Binary oppositions: Good/Bad, Black/White, Young/Old--we use them everyday to make sense of the world and to categorize our observations. The problem, however, is that when we employ binary oppositions, we most often privilege one side of the opposition over the other. This opens the door to ethical judgments: White is not just different from black, rather it is better. Take this specific example one step further and you arrive at the foundation of racist ideology. This idea is not new. If you have encountered any post-structuralist theory (or in fact almost any literary theory written in the last thirty years), the idea of binary opposition and its damaging power is probably quite familiar. Bessie Head's novel A Question of Power is an exemplary work of deconstructive fiction that calls into question the binary oppositions of sanity/insanity, good/evil, and native/exile.
Set in the Botswanan village of Montabeng, Head's novel is centered on a young mixed race woman named Elizabeth and her son Shorty who end up in Botswana after fleeing from racial hatred in South Africa. Elizabeth finds work as a teacher in Montabeng, but is soon fired from her job after being declared "mentally unstable." In order to support herself and her son, Elizabeth becomes a gardener and works with a production group that grows and sells their vegetables in a local market. During this time, Elizabeth begins to receive visits from two spiritual entities (for lack of a better term) named Sello and Dan Molomo. Throughout the rest of the text, Sello and Dan Molomo (who initially represent Satan/God and Evil/Good respectively) vie for control of Elizabeth's mind in a process that pushes her towards total insanity. As the text moves forward, Head complicates the binary of Good/Evil by having Sello and Dan Molomo exchange roles.
A Question of Power is a tour-de-force that explores the nature of being marginalized (by race, nationality and mental stability) through a mix of relatively straight forward prose narration and deeply convoluted sections of magical realistic/psychedelic "trips" into Elizabeth’s head.
The book also contains much intertextuality. There are many references to western and world literature. Many times in the text, Elizabeth is compared to King David from the bible, and what she is going through is likened to the David and Bathsheba story. There are also many references to Buddha, Indian religions/gods and goddesses, D.H. Lawrence, Oscar Wilde’s obscenity trial, and James Baldwin, among many others. Numerous allusions to the Holocaust and Hitler are also made in the text, for example, Head likens the way the Afrikaners treated the blacks in South Africa to the Third Reich's treatment and extermination of the Jews. At one point in the text, Elizabeth says that one of the only things she learned from her descent into the hell of mental illness was how horrible life in a concentration camp would have been. Head's inclusion of Nazi and Third Reich references are important to the text and the idea of binary opposition.

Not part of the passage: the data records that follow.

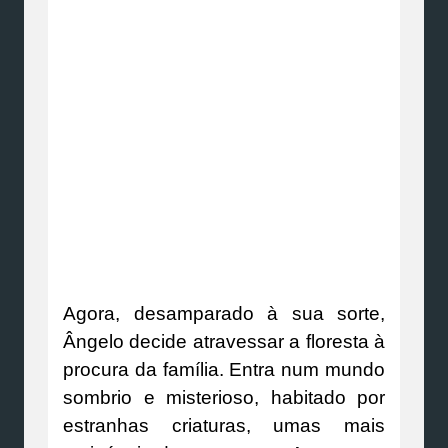
Agora, desamparado à sua sorte,
Ângelo decide atravessar a floresta à
procura da família. Entra num mundo
sombrio e misterioso, habitado por
estranhas criaturas, umas mais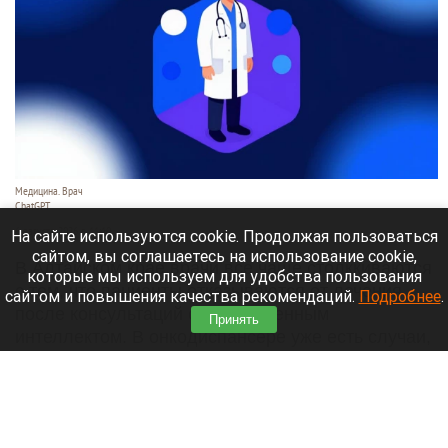
Медицина. Врач
ChatGPT
6 августа 2026 в 11:10
На сайте используются cookie. Продолжая пользоваться
сайтом, вы соглашаетесь на использование cookie,
В Алтайском крае врачи все чаще столккиваются
которые мы используем для удобства пользования
с тем, что пациенты отказываются от лечения
сайтом и повышения качества рекомендаций.
Подробнее
.
после консультаций с искусственным
Принять
интеллектом. В онкодиспансере уже есть случаи,
когда люди рисковали жизнью, доверившись
нейросети.
Читать полностью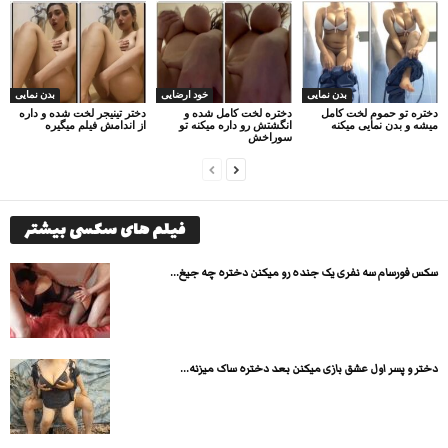
بدن نمایی
خود ارضایی
بدن نمایی
دختره تو حموم لخت کامل
دختره لخت کامل شده و
دختر تینیجر لخت شده و داره
میشه و بدن نمایی میکنه
انگشتش رو داره میکنه تو
از اندامش فیلم میگیره
سوراخش
فیلم های سکسی بیشتر
سکس فورسام سه نفری یک جنده رو میکنن دختره چه جیغ...
دختر و پسر اول عشق بازی میکنن بعد دختره ساک میزنه...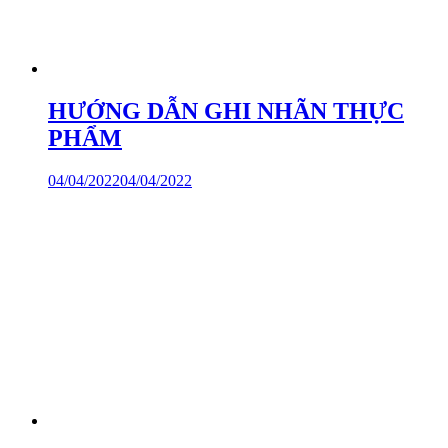
HƯỚNG DẪN GHI NHÃN THỰC
PHẨM
04/04/2022
04/04/2022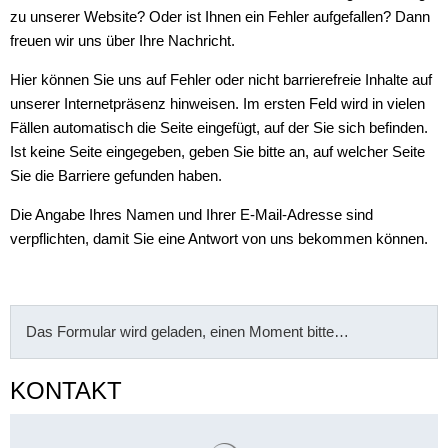
zu unserer Website? Oder ist Ihnen ein Fehler aufgefallen? Dann
freuen wir uns über Ihre Nachricht.
Hier können Sie uns auf Fehler oder nicht barrierefreie Inhalte auf
unserer Internetpräsenz hinweisen. Im ersten Feld wird in vielen
Fällen automatisch die Seite eingefügt, auf der Sie sich befinden.
Ist keine Seite eingegeben, geben Sie bitte an, auf welcher Seite
Sie die Barriere gefunden haben.
Die Angabe Ihres Namen und Ihrer E-Mail-Adresse sind
verpflichten, damit Sie eine Antwort von uns bekommen können.
Das Formular wird geladen, einen Moment bitte…
KONTAKT
Suchergebnisse werden gelade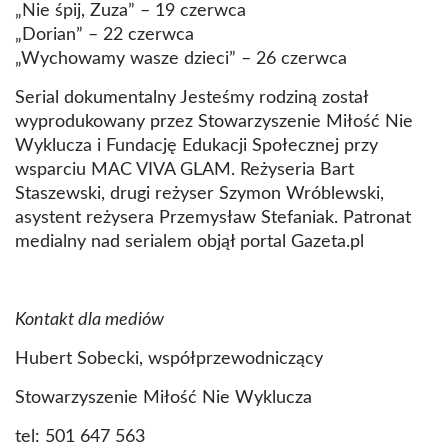
„Nie śpij, Zuza” – 19 czerwca
„Dorian” – 22 czerwca
„Wychowamy wasze dzieci” – 26 czerwca
Serial dokumentalny Jesteśmy rodziną został
wyprodukowany przez Stowarzyszenie Miłość Nie
Wyklucza i Fundację Edukacji Społecznej przy
wsparciu MAC VIVA GLAM. Reżyseria Bart
Staszewski, drugi reżyser Szymon Wróblewski,
asystent reżysera Przemysław Stefaniak. Patronat
medialny nad serialem objął portal Gazeta.pl
Kontakt dla mediów
Hubert Sobecki, współprzewodniczący
Stowarzyszenie Miłość Nie Wyklucza
tel: 501 647 563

In the 20th century, one would be hard pressed to find a group that tried harder to cement binary oppositions (Aryan/pretty much everybody else) and use their power to oppress others.
Towards the end of the book, Head writes:"If the things of the soul are really a question of power, then anyone in possession of power of the spirit could be Lucifer." It all comes down to the issue of power. The power to determine which side of a binary takes precedence over the other is a great power and one that has the ability to corrupt. If you are able to label someone as "sick" or "insane," you then have the power to lock them up in a hospital or an asylum (see Foucault's The Birth of the Clinic).

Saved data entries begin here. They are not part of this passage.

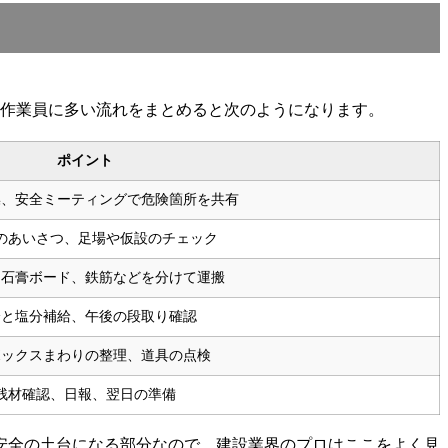
の作業員に多い流れをまとめると次のようになります。
ポイント
操、安全ミーティングで危険箇所を共有
のあいさつ、足場や仮設のチェック
、石膏ボード、鉄筋などを分けて運搬
分と塩分補給、午後の段取り確認
ボックスまわりの整理、道具の点検
残材確認、日報、翌日の準備
安全の土台になる部分なので、建設業界のプロはここをよく見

So what do we do with binary oppositions? Derrida says that we need to play serious games with these oppositions to show their arbitrary nature and that, in so doing, we take power from them (and those who employ them). Bessie Head's A Question of Power is an example of this "serious play." Through her fiction, Head forces her readers to confront the dangers inherent in marginalizing people and arrives at the conclusion that individuals must confront both the sanity and insanity that resides within themselves.